### [What this task involves]
Starting at the beginning of the material and going on through the line that contains "non identificati sabato", arrange those lines as a JSON list of strings, one string per line. Leave out blank lines.

### [Data for this exercise]
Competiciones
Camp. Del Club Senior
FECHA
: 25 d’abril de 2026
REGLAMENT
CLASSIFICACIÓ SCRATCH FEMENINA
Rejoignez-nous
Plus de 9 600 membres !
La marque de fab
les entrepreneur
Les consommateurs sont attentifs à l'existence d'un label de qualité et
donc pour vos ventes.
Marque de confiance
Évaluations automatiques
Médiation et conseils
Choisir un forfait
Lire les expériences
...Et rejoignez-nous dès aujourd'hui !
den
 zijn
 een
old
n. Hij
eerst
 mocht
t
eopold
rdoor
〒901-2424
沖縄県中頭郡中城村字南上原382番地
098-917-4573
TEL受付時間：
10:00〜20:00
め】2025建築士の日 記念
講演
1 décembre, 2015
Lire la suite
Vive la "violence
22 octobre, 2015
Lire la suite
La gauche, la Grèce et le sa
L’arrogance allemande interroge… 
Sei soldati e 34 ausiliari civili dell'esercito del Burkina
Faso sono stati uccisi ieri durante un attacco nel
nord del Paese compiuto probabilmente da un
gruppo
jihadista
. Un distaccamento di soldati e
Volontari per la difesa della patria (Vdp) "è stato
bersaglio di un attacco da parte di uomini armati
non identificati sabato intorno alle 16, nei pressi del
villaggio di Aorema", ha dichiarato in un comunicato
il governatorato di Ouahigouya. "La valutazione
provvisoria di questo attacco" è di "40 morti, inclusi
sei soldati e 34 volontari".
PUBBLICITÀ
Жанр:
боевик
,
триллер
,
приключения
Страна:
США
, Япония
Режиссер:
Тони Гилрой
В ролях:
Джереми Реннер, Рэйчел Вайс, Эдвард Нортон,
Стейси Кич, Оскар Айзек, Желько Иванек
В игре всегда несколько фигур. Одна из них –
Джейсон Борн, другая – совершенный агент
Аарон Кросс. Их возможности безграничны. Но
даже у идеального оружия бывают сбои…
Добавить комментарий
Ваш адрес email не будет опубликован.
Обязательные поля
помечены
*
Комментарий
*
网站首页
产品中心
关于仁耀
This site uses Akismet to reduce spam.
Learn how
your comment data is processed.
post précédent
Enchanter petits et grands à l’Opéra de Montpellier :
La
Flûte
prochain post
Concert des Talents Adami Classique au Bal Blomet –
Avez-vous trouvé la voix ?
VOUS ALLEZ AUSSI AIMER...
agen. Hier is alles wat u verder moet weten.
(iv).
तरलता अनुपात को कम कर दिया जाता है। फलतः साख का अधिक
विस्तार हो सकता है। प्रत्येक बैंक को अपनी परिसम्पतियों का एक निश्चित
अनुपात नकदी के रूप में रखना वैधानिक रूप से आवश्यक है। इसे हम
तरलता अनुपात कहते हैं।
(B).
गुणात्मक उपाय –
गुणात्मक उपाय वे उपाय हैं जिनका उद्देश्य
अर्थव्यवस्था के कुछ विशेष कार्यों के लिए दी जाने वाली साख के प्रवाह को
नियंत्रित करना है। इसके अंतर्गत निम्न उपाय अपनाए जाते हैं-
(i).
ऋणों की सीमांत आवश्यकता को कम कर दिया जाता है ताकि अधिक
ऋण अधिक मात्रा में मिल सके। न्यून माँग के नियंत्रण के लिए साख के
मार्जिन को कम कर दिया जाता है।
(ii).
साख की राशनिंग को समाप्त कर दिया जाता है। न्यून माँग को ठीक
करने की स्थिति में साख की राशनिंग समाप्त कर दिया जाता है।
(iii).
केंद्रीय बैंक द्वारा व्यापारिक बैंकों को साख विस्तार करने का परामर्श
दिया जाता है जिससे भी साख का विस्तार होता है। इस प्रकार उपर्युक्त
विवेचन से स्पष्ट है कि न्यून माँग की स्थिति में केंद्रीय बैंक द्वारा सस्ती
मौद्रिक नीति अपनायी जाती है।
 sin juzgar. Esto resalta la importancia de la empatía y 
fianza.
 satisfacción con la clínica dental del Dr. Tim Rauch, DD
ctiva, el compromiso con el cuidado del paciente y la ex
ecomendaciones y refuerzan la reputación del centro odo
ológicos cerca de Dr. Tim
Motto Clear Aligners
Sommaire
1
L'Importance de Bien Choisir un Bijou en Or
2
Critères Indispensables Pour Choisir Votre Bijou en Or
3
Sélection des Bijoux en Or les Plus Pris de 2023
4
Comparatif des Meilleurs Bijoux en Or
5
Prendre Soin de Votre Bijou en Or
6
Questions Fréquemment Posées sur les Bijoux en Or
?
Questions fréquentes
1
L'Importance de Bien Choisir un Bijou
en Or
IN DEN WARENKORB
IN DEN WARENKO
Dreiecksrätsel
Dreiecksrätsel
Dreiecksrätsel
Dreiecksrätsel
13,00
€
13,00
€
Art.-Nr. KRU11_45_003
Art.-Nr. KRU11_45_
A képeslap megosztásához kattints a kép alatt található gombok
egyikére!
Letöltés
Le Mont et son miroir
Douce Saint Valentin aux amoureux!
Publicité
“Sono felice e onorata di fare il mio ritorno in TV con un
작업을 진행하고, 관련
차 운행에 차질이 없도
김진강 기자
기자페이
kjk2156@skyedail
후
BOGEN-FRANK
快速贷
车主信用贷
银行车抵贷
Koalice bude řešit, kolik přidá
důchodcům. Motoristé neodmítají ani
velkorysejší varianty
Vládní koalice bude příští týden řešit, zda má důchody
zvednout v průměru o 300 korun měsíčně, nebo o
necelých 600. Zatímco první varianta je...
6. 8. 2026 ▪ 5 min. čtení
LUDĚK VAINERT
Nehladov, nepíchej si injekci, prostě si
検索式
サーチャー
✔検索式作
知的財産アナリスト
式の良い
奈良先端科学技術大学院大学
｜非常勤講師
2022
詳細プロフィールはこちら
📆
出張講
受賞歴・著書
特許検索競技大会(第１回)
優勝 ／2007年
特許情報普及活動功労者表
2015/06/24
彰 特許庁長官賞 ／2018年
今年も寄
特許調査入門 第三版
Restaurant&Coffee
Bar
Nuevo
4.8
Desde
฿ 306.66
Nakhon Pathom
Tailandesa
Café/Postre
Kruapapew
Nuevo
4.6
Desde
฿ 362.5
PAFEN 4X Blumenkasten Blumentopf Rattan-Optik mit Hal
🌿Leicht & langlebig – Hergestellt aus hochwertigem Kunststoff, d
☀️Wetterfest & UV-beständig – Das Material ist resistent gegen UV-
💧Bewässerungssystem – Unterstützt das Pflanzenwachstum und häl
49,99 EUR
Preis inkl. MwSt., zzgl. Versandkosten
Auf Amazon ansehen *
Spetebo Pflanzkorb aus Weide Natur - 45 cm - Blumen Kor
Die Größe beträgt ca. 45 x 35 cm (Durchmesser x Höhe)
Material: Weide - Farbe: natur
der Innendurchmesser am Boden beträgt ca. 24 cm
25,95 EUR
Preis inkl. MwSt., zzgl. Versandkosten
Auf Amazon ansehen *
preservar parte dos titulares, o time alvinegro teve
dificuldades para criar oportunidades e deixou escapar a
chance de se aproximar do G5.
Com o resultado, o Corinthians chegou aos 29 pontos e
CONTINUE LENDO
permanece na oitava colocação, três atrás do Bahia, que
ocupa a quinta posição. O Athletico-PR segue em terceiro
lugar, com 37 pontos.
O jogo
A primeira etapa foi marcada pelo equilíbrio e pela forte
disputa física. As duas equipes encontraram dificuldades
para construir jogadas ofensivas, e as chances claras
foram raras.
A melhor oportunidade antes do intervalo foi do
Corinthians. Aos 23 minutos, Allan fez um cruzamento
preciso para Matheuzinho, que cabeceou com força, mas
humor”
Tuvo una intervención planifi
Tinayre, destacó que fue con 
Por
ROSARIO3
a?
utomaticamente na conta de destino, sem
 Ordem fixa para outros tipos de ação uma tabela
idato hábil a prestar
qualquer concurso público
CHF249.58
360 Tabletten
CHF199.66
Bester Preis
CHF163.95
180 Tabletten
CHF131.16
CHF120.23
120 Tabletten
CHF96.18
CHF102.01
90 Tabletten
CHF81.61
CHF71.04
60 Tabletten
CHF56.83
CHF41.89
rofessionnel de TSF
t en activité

### [Written reply]
[
  "Competiciones",
  "Camp. Del Club Senior",
  "FECHA",
  ": 25 d’abril de 2026",
  "REGLAMENT",
  "CLASSIFICACIÓ SCRATCH FEMENINA",
  "Rejoignez-nous",
  "Plus de 9 600 membres !",
  "La marque de fab",
  "les entrepreneur",
  "Les consommateurs sont attentifs à l'existence d'un label de qualité et",
  "donc pour vos ventes.",
  "Marque de confiance",
  "Évaluations automatiques",
  "Médiation et conseils",
  "Choisir un forfait",
  "Lire les expériences",
  "...Et rejoignez-nous dès aujourd'hui !",
  "den",
  " zijn",
  " een",
  "old",
  "n. Hij",
  "eerst",
  " mocht",
  "t",
  "eopold",
  "rdoor",
  "〒901-2424",
  "沖縄県中頭郡中城村字南上原382番地",
  "098-917-4573",
  "TEL受付時間：",
  "10:00〜20:00",
  "め】2025建築士の日 記念",
  "講演",
  "1 décembre, 2015",
  "Lire la suite",
  "Vive la \"violence",
  "22 octobre, 2015",
  "Lire la suite",
  "La gauche, la Grèce et le sa",
  "L’arrogance allemande interroge… ",
  "Sei soldati e 34 ausiliari civili dell'esercito del Burkina",
  "Faso sono stati uccisi ieri durante un attacco nel",
  "nord del Paese compiuto probabilmente da un",
  "gruppo",
  "jihadista",
  ". Un distaccamento di soldati e",
  "Volontari per la difesa della patria (Vdp) \"è stato",
  "bersaglio di un attacco da parte di uomini armati",
  "non identificati sabato intorno alle 16, nei pressi del"
]